Atomic Decrement Is Non-Negotiable
Even with a lock, the inventory mutation itself must be atomic.
In SQL, a typical pattern is:
sql1UPDATE products 2SET stock = stock - 1 3WHERE id = ? AND stock > 0;
Only one transaction should successfully claim the final unit.
Without that atomic guard, two concurrent requests can both read stock = 1 and both think they succeeded.
A Practical Checkout Flow
A simplified purchase flow looks like this:
- Acquire a per-SKU lock or issue a conditional write
- Read authoritative stock
- Reject if stock is already 0
- Create a reservation or idempotency record
- Atomically decrement stock
- Confirm the order
- Mark cache entries as stale
- Release the lock
The important point is that the checkout path never uses the banner count as truth.
Cache Invalidation Strategy
After a successful purchase, the browse cache is stale.
Most platforms do not immediately rebuild every cache on every decrement because that would create too much invalidation traffic during flash sales.
Instead, they often use a delayed or batched refresh:
• normal stock updates: lazy refresh after a short delay • zero-stock transition: aggressive fast-path invalidation
The second case matters more because once stock hits zero, continuing to show urgency creates a poor experience and floods checkout with doomed requests.
Why Zero Stock Gets Special Treatment
When stock goes from 1 to 0, the system wants that information to propagate fast:
• remove the urgency banner • update CDN and cache layers • stop sending buyers into checkout for an impossible purchase
This is both a UX optimization and an infrastructure protection mechanism.

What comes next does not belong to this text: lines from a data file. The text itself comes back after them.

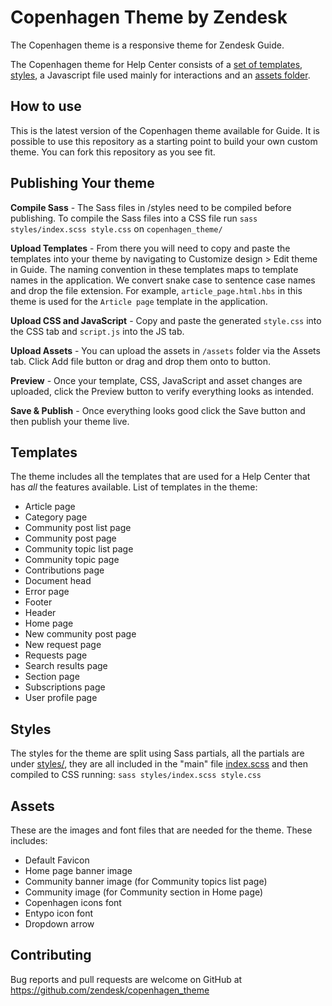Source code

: # Copenhagen Theme by Zendesk

The Copenhagen theme is a responsive theme for Zendesk Guide.

The Copenhagen theme for Help Center consists of a [set of templates](#templates), [styles](#styles), a Javascript file used mainly for interactions and an [assets folder](#assets).

## How to use
This is the latest version of the Copenhagen theme available for Guide. It is possible to use this repository as a starting point to build your own custom theme. You can fork this repository as you see fit.

## Publishing Your theme
**Compile Sass** -  The Sass files in /styles need to be compiled before publishing. To compile the Sass files into a CSS file run `sass styles/index.scss style.css` on `copenhagen_theme/`

**Upload Templates** - From there you will need to copy and paste the templates into your theme by navigating to Customize design > Edit theme in Guide. The naming convention in these templates maps to template names in the application. We convert snake case to sentence case names and drop the file extension. For example, `article_page.html.hbs` in this theme is used for the `Article page` template in the application.

**Upload CSS and JavaScript** - Copy and paste the generated `style.css` into the CSS tab and `script.js` into the JS tab.

**Upload Assets** - You can upload the assets in `/assets` folder via the Assets tab. Click Add file button or drag and drop them onto to button.

**Preview** - Once your template, CSS, JavaScript and asset changes are uploaded, click the Preview button to verify everything looks as intended.

**Save & Publish** - Once everything looks good click the Save button and then publish your theme live.

## Templates
The theme includes all the templates that are used for a Help Center that has *all* the features available.
List of templates in the theme:
* Article page
* Category page
* Community post list page
* Community post page
* Community topic list page
* Community topic page
* Contributions page
* Document head
* Error page
* Footer
* Header
* Home page
* New community post page
* New request page
* Requests page
* Search results page
* Section page
* Subscriptions page
* User profile page

## Styles
The styles for the theme are split using Sass partials, all the partials are under [styles/](/blob/master/styles/), they are all included in the "main" file [index.scss](/blob/master/styles/index.scss) and then compiled to CSS running:
`sass styles/index.scss style.css`

## Assets
These are the images and font files that are needed for the theme.
These includes:
* Default Favicon
* Home page banner image
* Community banner image (for Community topics list page)
* Community image (for Community section in Home page)
* Copenhagen icons font
* Entypo icon font
* Dropdown arrow

## Contributing
Bug reports and pull requests are welcome on GitHub at https://github.com/zendesk/copenhagen_theme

Fast zero-stock invalidation reduces wasted checkout load during traffic spikes.
Common Edge Cases
Real systems also handle:
• cart holds that expire after a short time • damaged or unsellable warehouse inventory • request coalescing to avoid cache stampedes • batch invalidation during flash sales • idempotent retries so payment or network glitches do not double-reserve stock
These are the details that make the system survivable in production.
What the User Sees vs What the System Knows
A useful mental model is this:
• the product page shows a projection • checkout enforces reality
The projection is optimized for read scale and persuasive UX.
Reality is optimized for correctness, concurrency control, and inventory safety.
Key Takeaways
- The stock number on the product page is often approximate and eventually consistent.
- Browsing and checkout are intentionally routed through different system paths.
- Distributed locking or conditional writes protect the last unit from concurrent buyers.
- Atomic decrement at the source of truth is what actually prevents overselling.
- Zero stock is treated as a special high-priority cache invalidation event.
- The urgency banner threshold is usually a business decision shaped by A/B testing.
Conclusion
Scarcity banners look simple, but the architecture behind them is one of the cleanest examples of distributed systems tradeoffs in consumer software.
The system accepts stale reads where the business can tolerate them, and pays the cost of strict correctness only where it matters: the moment a user tries to buy.
That is why "Only 3 left in stock" can be a little bit wrong, while the order confirmation still stays correct.